## Stored data:
- - -
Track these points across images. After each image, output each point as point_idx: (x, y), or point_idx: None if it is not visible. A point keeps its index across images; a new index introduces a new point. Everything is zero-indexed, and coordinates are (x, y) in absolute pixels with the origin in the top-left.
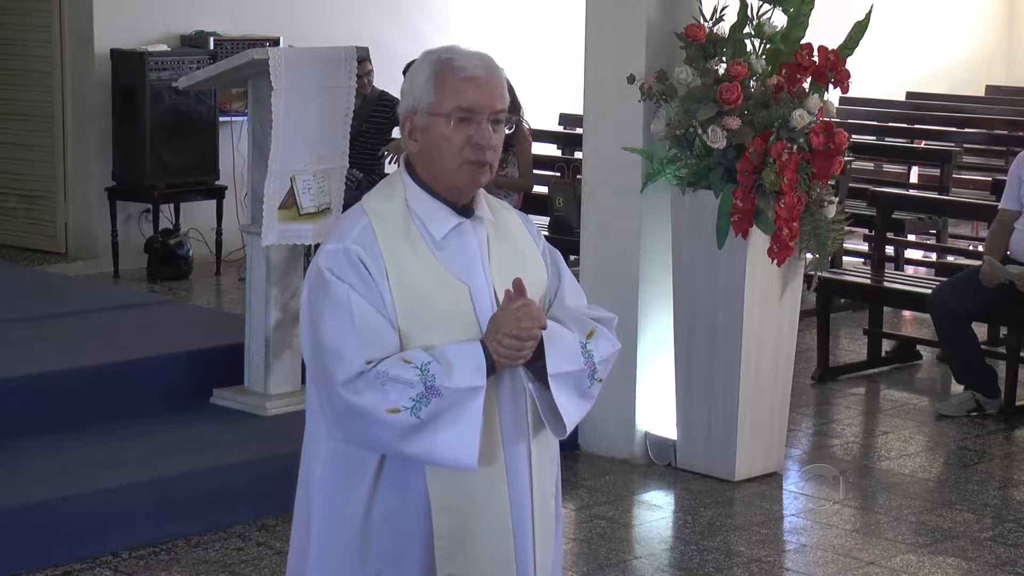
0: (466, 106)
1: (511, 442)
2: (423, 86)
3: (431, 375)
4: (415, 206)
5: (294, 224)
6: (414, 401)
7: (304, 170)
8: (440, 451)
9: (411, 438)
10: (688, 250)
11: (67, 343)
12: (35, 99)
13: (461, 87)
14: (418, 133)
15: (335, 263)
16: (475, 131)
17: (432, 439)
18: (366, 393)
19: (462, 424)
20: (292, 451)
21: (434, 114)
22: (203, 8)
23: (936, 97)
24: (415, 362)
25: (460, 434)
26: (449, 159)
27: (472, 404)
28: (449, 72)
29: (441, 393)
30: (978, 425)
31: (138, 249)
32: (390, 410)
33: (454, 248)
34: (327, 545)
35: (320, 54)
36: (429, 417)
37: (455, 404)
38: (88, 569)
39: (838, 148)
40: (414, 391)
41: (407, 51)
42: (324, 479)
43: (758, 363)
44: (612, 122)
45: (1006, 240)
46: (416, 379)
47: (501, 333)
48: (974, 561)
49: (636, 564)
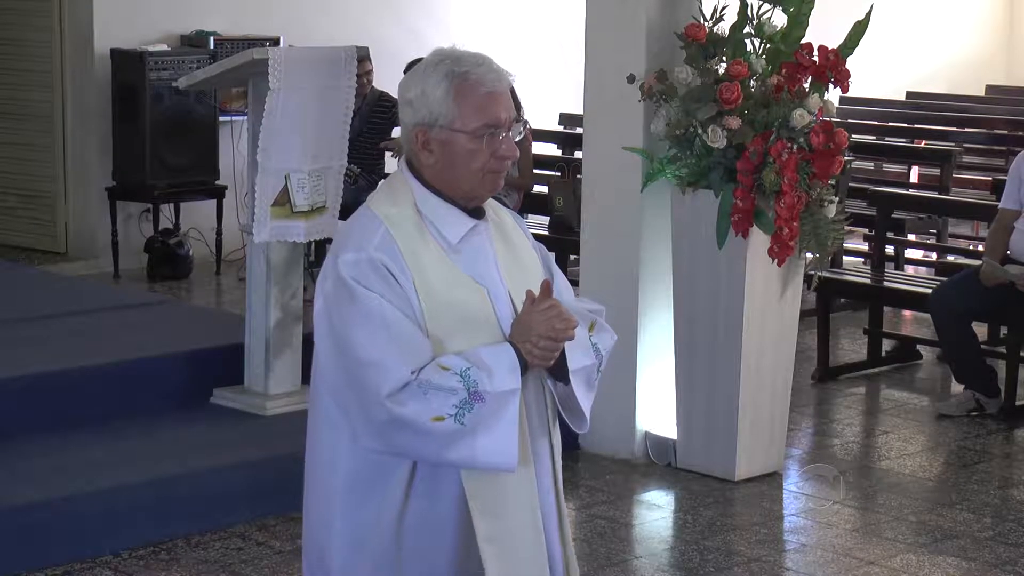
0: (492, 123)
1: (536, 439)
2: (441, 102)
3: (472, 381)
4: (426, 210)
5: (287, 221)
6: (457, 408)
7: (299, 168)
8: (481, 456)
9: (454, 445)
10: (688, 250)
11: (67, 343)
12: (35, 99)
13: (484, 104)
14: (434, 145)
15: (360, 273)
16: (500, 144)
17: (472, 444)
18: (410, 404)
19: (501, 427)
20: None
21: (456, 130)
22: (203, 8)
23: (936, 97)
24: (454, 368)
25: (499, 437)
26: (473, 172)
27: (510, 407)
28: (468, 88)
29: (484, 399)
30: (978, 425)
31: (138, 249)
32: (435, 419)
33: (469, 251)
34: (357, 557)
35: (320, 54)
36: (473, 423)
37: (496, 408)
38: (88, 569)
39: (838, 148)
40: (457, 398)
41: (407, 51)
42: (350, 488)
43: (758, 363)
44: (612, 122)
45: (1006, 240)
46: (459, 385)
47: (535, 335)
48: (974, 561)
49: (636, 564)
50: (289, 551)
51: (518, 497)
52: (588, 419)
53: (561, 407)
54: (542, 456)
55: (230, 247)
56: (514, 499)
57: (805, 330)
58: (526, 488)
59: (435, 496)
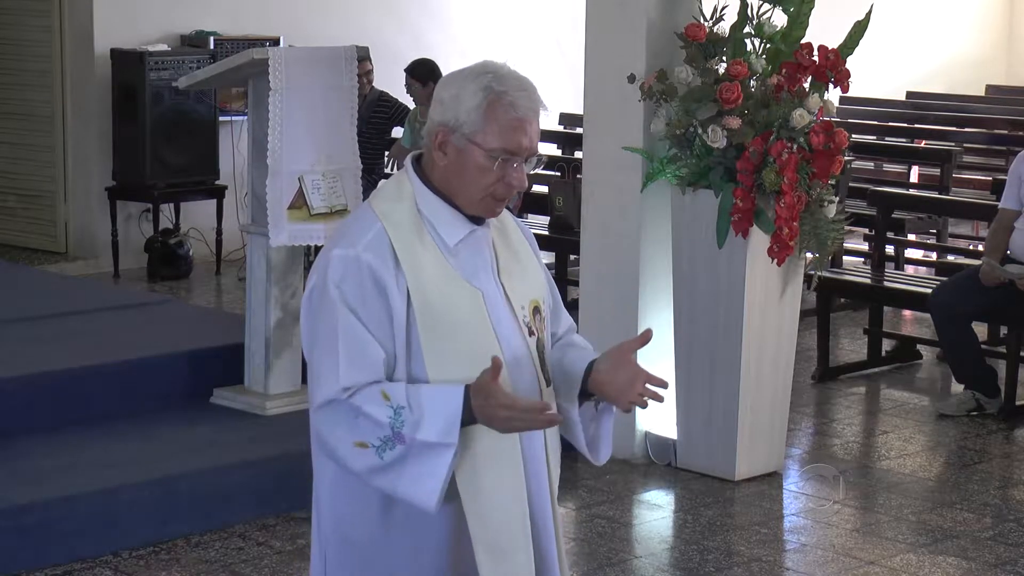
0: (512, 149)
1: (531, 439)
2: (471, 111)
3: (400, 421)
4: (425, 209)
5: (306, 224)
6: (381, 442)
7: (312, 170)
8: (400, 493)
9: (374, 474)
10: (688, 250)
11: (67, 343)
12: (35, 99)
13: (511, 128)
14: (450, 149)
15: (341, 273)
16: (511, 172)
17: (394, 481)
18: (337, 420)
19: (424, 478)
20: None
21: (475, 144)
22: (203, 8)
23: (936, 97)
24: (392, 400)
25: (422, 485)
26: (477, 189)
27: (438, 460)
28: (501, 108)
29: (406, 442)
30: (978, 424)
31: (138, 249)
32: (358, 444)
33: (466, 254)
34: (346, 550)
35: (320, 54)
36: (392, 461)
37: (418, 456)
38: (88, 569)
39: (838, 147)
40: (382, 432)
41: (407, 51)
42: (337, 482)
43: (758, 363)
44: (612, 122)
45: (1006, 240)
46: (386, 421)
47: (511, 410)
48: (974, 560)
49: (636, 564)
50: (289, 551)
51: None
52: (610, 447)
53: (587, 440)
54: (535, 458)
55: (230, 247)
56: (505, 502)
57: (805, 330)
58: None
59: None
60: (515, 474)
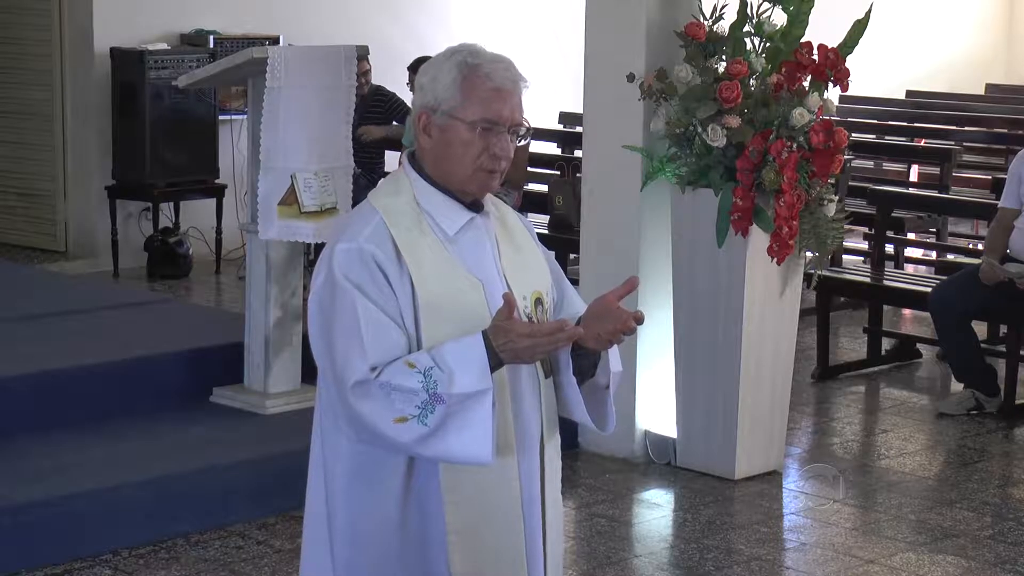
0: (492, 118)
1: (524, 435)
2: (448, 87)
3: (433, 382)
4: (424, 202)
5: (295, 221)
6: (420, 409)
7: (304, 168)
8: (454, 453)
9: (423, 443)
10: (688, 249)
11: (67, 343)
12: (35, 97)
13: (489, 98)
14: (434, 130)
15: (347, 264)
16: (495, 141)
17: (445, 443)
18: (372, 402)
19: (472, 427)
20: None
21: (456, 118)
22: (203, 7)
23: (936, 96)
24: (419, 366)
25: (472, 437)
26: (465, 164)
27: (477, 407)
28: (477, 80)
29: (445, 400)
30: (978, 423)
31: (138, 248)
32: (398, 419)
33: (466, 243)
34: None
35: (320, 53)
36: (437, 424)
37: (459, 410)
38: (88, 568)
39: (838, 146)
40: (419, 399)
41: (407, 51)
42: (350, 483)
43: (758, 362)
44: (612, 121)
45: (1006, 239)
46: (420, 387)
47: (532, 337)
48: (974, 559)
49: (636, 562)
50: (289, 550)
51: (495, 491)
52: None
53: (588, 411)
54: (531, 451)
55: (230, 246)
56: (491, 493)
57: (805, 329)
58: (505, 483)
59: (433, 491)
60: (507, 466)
- - -
## Description of the task:
Repeat only what lies between the start of the data and the end of the line containing "7: (304, 170)", exactly, with pictures left out.

## Answer section:
Track these points across images. After each image, output each point as point_idx: (x, y), or point_idx: None if it is not visible. A point keeps its index across images; a new index introduces a new point. Everything is zero-indexed, and coordinates are (x, y) in absolute pixels with the origin in the top-left.
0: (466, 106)
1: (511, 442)
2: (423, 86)
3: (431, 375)
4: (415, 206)
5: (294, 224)
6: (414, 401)
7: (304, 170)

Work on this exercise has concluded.